Task objective: From the line with "[61,285,170,297] Pankreatitas. ->" through the line with "[517,402,578,418] [611,402,668,418] 440.00", inclusive, return each line of the data below exactly and leave the rest out.

Input data:
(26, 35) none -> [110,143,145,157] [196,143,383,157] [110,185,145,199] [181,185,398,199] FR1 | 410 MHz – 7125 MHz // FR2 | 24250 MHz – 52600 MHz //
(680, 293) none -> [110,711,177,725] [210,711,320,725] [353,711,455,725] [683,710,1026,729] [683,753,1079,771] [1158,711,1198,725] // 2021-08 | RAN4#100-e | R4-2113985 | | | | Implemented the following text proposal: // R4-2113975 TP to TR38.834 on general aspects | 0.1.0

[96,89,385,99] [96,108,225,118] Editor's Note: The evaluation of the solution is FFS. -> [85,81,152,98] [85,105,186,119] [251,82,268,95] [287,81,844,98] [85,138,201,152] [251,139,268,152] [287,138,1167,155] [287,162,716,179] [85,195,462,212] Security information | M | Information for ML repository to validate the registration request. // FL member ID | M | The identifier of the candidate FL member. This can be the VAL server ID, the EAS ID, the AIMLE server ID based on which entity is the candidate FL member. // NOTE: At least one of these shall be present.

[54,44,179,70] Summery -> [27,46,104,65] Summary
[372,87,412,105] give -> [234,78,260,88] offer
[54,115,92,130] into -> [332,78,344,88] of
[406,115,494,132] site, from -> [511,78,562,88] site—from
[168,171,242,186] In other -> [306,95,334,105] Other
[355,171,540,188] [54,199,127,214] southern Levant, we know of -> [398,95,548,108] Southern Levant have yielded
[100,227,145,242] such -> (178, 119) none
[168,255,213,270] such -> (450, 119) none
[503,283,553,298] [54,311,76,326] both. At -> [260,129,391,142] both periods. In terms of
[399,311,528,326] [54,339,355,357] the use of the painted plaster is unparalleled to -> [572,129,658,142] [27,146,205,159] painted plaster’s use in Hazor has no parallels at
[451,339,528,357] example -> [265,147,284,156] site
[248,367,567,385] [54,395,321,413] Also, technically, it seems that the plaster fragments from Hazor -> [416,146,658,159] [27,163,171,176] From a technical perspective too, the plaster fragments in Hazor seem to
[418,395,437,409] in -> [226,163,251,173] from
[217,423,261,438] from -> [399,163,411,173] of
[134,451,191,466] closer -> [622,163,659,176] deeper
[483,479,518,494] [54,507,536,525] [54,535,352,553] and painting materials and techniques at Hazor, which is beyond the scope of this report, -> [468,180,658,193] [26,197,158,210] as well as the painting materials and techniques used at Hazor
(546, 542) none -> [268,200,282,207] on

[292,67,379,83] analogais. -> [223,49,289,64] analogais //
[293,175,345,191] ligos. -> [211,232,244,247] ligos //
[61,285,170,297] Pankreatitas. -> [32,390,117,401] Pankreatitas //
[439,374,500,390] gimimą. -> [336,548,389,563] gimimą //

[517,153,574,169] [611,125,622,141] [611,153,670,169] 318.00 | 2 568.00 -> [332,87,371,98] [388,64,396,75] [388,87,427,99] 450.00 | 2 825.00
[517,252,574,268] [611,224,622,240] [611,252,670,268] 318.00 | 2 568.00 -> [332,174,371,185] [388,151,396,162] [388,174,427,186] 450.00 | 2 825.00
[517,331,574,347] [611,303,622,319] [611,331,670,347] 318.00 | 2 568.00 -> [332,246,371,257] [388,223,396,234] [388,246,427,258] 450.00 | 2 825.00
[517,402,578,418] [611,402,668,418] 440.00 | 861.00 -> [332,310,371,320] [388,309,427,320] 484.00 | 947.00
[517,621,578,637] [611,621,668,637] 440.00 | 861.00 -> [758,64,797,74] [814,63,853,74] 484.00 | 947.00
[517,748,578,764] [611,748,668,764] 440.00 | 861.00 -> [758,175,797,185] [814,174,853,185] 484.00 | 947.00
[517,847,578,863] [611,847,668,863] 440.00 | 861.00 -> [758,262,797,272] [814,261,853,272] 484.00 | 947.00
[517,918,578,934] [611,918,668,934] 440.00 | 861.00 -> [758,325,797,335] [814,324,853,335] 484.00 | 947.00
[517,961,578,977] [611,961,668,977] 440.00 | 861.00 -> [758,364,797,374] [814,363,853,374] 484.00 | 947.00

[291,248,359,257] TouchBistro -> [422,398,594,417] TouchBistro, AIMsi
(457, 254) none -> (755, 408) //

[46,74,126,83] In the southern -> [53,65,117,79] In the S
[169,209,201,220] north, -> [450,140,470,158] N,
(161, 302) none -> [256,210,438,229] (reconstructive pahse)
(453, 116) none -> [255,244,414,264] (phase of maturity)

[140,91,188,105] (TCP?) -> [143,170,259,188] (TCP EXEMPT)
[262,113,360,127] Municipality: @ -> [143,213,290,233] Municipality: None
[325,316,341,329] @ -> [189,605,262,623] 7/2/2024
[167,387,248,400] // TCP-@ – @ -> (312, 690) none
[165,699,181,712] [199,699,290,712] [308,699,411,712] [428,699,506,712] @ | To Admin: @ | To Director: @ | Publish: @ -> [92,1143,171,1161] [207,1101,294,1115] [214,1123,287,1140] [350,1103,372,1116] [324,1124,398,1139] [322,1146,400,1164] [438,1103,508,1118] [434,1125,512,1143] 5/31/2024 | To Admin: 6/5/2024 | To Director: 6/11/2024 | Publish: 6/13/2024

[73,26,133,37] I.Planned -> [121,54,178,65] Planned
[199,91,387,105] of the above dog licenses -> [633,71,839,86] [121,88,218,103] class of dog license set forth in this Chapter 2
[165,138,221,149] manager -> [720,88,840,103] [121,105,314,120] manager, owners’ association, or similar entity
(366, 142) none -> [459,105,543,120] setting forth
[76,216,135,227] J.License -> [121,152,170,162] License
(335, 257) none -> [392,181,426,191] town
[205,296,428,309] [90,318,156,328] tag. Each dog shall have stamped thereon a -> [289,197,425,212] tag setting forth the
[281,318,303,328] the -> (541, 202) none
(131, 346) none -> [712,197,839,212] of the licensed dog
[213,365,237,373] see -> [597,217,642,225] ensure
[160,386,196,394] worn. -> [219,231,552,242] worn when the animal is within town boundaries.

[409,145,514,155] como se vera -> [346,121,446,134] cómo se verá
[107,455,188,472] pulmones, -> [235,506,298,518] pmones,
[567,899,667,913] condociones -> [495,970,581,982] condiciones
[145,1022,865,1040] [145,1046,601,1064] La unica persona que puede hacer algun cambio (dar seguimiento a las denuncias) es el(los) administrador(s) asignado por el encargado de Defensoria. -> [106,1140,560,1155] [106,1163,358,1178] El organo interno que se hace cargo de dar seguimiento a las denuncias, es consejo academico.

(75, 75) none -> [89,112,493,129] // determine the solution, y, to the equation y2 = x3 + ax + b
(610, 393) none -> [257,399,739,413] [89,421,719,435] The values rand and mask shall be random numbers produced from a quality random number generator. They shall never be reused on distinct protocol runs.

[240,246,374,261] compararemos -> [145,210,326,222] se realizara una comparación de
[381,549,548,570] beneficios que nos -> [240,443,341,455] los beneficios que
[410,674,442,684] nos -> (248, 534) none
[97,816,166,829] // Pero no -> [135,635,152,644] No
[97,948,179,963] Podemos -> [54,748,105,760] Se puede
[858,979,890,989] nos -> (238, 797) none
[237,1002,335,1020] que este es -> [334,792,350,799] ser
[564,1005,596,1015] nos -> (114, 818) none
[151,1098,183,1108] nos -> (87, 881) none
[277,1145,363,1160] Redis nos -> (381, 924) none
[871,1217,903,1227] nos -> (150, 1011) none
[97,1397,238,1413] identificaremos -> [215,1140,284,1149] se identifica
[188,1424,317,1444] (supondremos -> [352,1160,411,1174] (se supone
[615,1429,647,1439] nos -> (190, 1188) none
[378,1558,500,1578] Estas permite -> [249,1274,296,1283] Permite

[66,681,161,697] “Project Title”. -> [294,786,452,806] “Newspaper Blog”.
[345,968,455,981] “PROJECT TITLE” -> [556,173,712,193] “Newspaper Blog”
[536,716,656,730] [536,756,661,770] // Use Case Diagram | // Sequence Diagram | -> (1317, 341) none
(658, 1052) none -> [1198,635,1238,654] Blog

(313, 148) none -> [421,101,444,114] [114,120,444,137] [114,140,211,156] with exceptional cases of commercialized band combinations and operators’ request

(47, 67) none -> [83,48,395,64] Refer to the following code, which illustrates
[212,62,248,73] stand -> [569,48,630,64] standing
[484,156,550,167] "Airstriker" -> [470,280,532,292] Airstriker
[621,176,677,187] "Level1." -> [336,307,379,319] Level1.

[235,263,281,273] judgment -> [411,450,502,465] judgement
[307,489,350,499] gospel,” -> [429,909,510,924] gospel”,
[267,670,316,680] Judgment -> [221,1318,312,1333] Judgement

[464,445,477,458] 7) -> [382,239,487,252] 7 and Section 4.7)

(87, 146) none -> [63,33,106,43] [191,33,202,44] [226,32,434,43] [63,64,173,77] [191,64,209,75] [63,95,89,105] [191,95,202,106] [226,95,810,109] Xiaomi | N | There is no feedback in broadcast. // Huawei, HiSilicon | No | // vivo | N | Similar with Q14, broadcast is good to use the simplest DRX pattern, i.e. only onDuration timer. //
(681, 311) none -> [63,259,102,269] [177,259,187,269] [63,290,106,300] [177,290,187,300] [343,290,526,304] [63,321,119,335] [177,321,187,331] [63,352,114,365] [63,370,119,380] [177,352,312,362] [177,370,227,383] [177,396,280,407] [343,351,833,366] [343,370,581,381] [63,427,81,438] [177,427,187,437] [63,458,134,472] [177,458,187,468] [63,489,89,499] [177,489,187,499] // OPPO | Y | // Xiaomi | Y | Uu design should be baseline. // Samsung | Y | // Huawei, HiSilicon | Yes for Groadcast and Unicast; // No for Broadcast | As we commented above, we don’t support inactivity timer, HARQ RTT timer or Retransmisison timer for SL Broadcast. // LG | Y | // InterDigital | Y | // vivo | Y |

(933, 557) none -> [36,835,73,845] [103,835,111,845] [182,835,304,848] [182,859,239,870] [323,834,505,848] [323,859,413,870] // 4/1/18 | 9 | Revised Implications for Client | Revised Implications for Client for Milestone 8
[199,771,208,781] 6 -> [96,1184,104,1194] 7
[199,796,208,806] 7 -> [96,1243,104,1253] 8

Response below:
[61,285,170,297] Pankreatitas. -> [32,390,117,401] Pankreatitas //
[439,374,500,390] gimimą. -> [336,548,389,563] gimimą //

[517,153,574,169] [611,125,622,141] [611,153,670,169] 318.00 | 2 568.00 -> [332,87,371,98] [388,64,396,75] [388,87,427,99] 450.00 | 2 825.00
[517,252,574,268] [611,224,622,240] [611,252,670,268] 318.00 | 2 568.00 -> [332,174,371,185] [388,151,396,162] [388,174,427,186] 450.00 | 2 825.00
[517,331,574,347] [611,303,622,319] [611,331,670,347] 318.00 | 2 568.00 -> [332,246,371,257] [388,223,396,234] [388,246,427,258] 450.00 | 2 825.00
[517,402,578,418] [611,402,668,418] 440.00 | 861.00 -> [332,310,371,320] [388,309,427,320] 484.00 | 947.00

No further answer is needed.